Report by NewsroomPlus.com
Contributed by University of Canterbury
A University of Canterbury (UC) academic says the development of research around a ‘criminal gene’ and its increasing use in legal cases internationally raises scary issues for societies around the globe.
Dr Debra Wilson’s new book Genetics, Crime and Justice examines the legal and ethical issues raised by the scientific research and explores how the criminal justice system currently reacts, and ought to react, to the new challenges presented by genetic evidence.
“The genetics defence has already been used in more than 200 cases in America and in Europe, which raises questions around verdicts, jury decisions and sentencing.
“If a defendant is arguably ‘not responsible’ due to a genetic predisposition to crime or violence, legally they cannot be found guilty of murder for example, but is this how society wants its laws applied?
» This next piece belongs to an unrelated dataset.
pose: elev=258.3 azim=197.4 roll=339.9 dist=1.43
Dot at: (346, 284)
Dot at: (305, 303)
“And what are the implications for sentencing – should those with the gene be punished with a shorter sentence or locked up longer because of their genetic tendency towards aggression and violence?”
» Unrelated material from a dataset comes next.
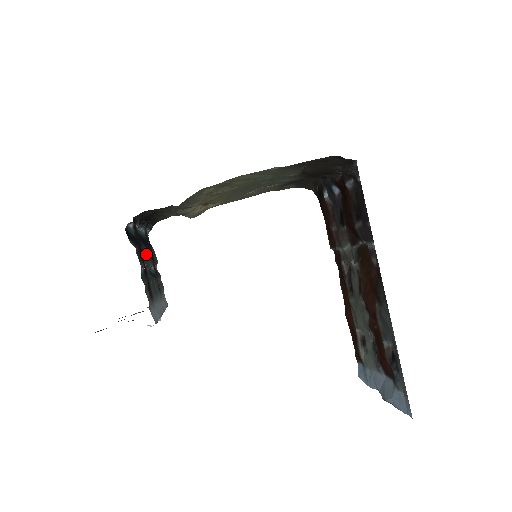
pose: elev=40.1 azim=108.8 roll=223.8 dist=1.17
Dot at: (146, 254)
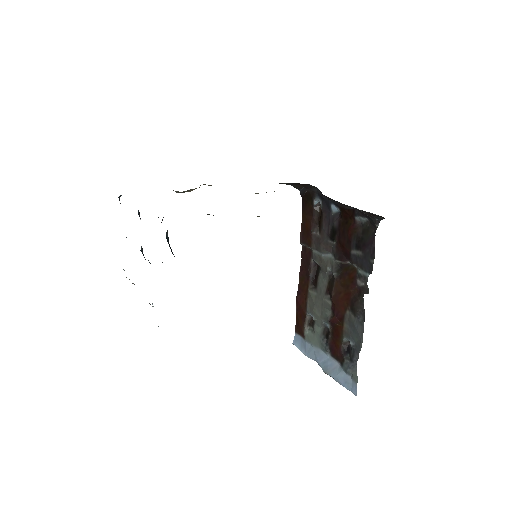
Dot at: occluded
Wilson says her book does not provide the answers, but raises important questions that societies, governments and the legal fraternity around the world need to consider.
“We need to talk about these issues and figure out how to respond to these scientific discoveries. With the growing use of DNA databases, there are issues around privacy and individual rights that need to be considered – should everyone be tested and how should we respond when the gene is identified?”
Wilson says research shows the gene can help explain why an offender did what they did, but it is not the only factor. The risk comes from a combination of genetics and environment – in this case, maltreatment as a child. These findings also strengthen the demand to reduce child abuse.
The book covers a subject similar to one explored in the movie ‘Minority Report’, where a special police unit in a future fictional society is able to arrest murderers before they commit their crimes, and also ‘Gattaca’ where a similarly future fictitious society genetically tests all children at birth, and classifies those with undesirable genes as ‘invalid’, limiting their role in society.
The textbook, published by Edward Elgar Publishing in the United Kingdom, includes a layperson description of the science related to the ‘criminal gene’ because Wilson says “we need to know what the science is telling us in order to consider the legal issues”. The content is relevant across a range of international jurisdictions and not focused on one particular legal system.
Wilson hopes the book will be used by criminal and medical law students along with academics, practitioners and policymakers interested in exploring various criminal law issues in relation to genetics.
A UC alumna, Wilson joined UC’s Law School in 2010 after gaining her PhD from Monash University in Australia. Her PhD thesis, arguing in favour of human cloning from a legal standpoint, won the Mollie Holman Doctoral Medal for the best thesis submitted that year.